■ **Tugas yang Dikerjakan**: Kutip seluruh artikel tentang revitalisasi industri di tengah pelemahan rupiah tanpa mengubah satu kata pun.

#### Artikel ####

Thursday, April 26, 2018

Revitalisasi Industri di tengah Pelemahan Rupiah

Ekonomi Indonesia di triwulan pertama 2018 menyiratkan harapan sekaligus sedikit kekhawatiran. Petumbuhan ekonomi diharapkan tembus pada 5,4 persen seperti yang diharapkan pemerintah (APBN), dan 5,3 persen seperti diramal oleh Bank Dunia dan ADB. Angka pertumbuhan ekonomi pada tiga bulan pertama 2018 diperkirakan mencapai 5,1 persen yang ditopang oleh membaiknya permintaan domestik, khususnya investasi. Terutama sektor properti dan non properti terkait laju pembangunan infrastruktur di tanah air.

Tantangannya, harga minyak dunia yang tembus di atas 62 dolar AS per barel dan perekonomian Amerika Serikat (AS) yang terus menguat akibat meningkatnya optimisme investor terhadap prospek ekonomi AS, serta ekspektasi terhadap rencana kenaikan suku bunga ‘The Fed’ 3-4 kali pada tahun ini. Menguatnya ekonomi AS diperkirakan menjadi penyebab merosotnya rupiah sejak Jumat (20/04/2018) pekan lalu hingga Selasa (24/04/2018) bertengger di angka Rp14.000 per dolar AS, atau menjadi mata uang yang paling lemah di Asia.

#### Cuplikan Data ####

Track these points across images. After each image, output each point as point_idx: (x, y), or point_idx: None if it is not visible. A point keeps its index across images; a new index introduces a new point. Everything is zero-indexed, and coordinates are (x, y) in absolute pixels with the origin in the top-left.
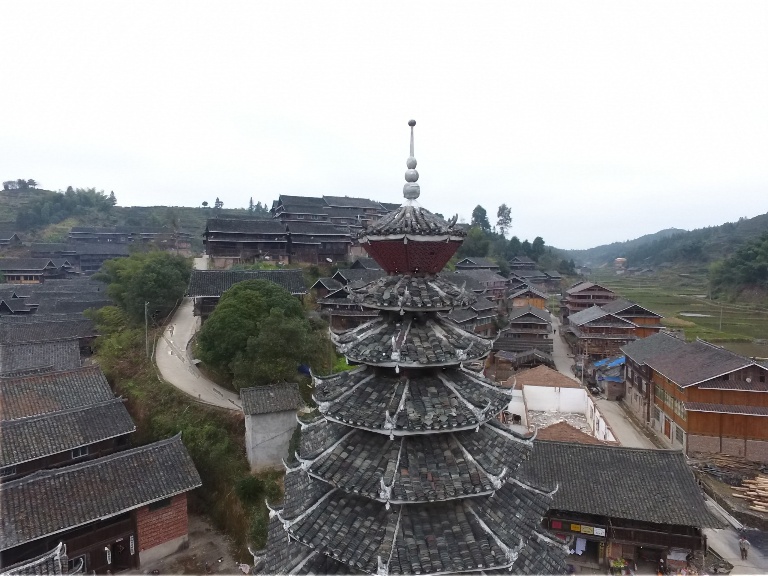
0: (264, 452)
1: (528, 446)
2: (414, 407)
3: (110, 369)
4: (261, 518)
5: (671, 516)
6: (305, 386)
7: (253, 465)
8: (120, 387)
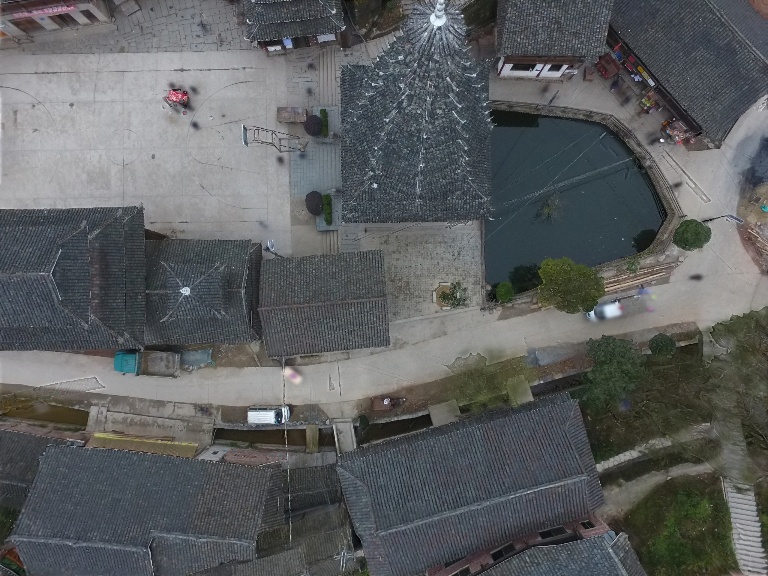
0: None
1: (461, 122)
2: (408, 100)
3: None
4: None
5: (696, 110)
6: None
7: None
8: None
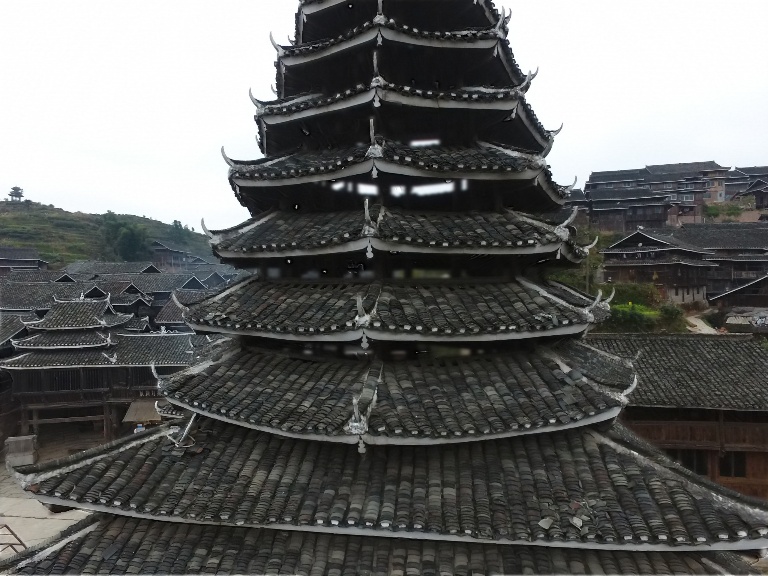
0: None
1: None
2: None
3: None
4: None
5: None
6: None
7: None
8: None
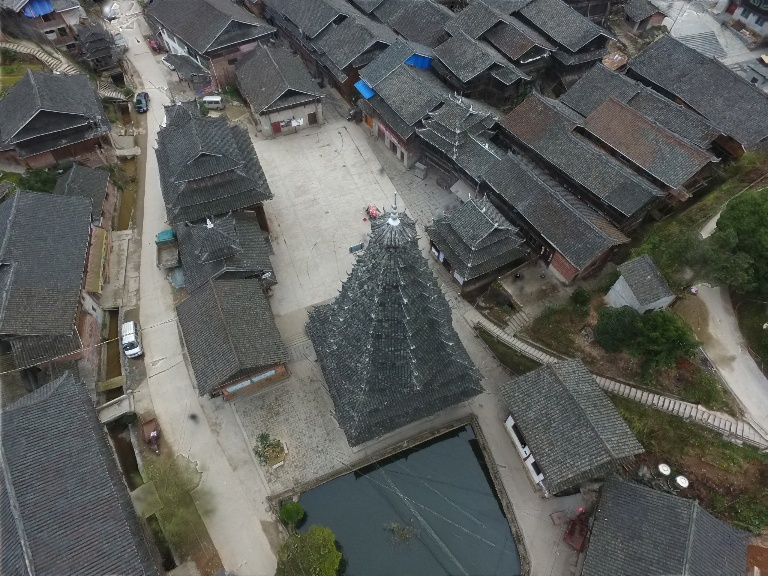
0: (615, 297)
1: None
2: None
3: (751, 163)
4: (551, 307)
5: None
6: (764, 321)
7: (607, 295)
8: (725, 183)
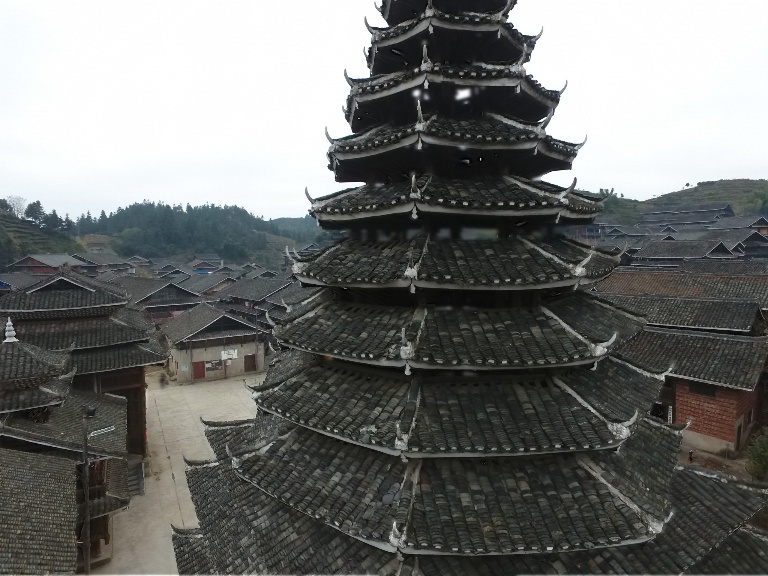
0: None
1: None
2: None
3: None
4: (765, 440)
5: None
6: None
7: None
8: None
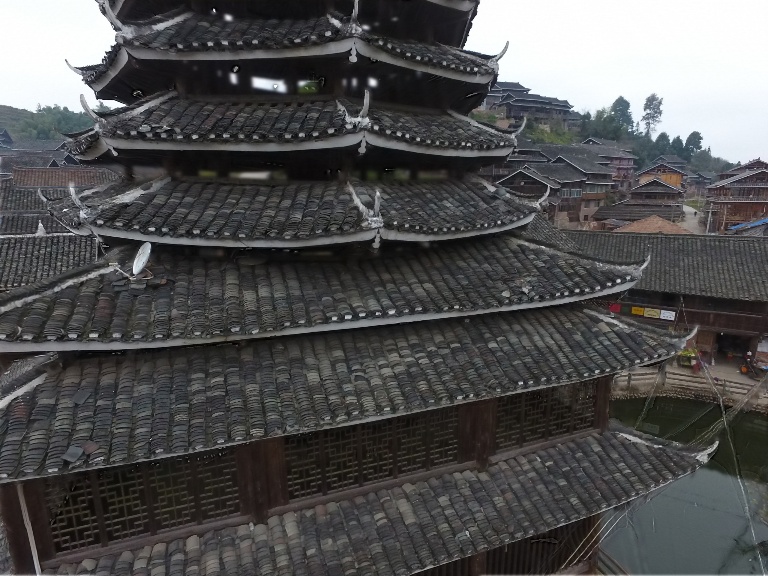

####

■ **Hasil Keluaran**:
Thursday, April 26, 2018

Revitalisasi Industri di tengah Pelemahan Rupiah

Ekonomi Indonesia di triwulan pertama 2018 menyiratkan harapan sekaligus sedikit kekhawatiran. Petumbuhan ekonomi diharapkan tembus pada 5,4 persen seperti yang diharapkan pemerintah (APBN), dan 5,3 persen seperti diramal oleh Bank Dunia dan ADB. Angka pertumbuhan ekonomi pada tiga bulan pertama 2018 diperkirakan mencapai 5,1 persen yang ditopang oleh membaiknya permintaan domestik, khususnya investasi. Terutama sektor properti dan non properti terkait laju pembangunan infrastruktur di tanah air.

Tantangannya, harga minyak dunia yang tembus di atas 62 dolar AS per barel dan perekonomian Amerika Serikat (AS) yang terus menguat akibat meningkatnya optimisme investor terhadap prospek ekonomi AS, serta ekspektasi terhadap rencana kenaikan suku bunga ‘The Fed’ 3-4 kali pada tahun ini. Menguatnya ekonomi AS diperkirakan menjadi penyebab merosotnya rupiah sejak Jumat (20/04/2018) pekan lalu hingga Selasa (24/04/2018) bertengger di angka Rp14.000 per dolar AS, atau menjadi mata uang yang paling lemah di Asia.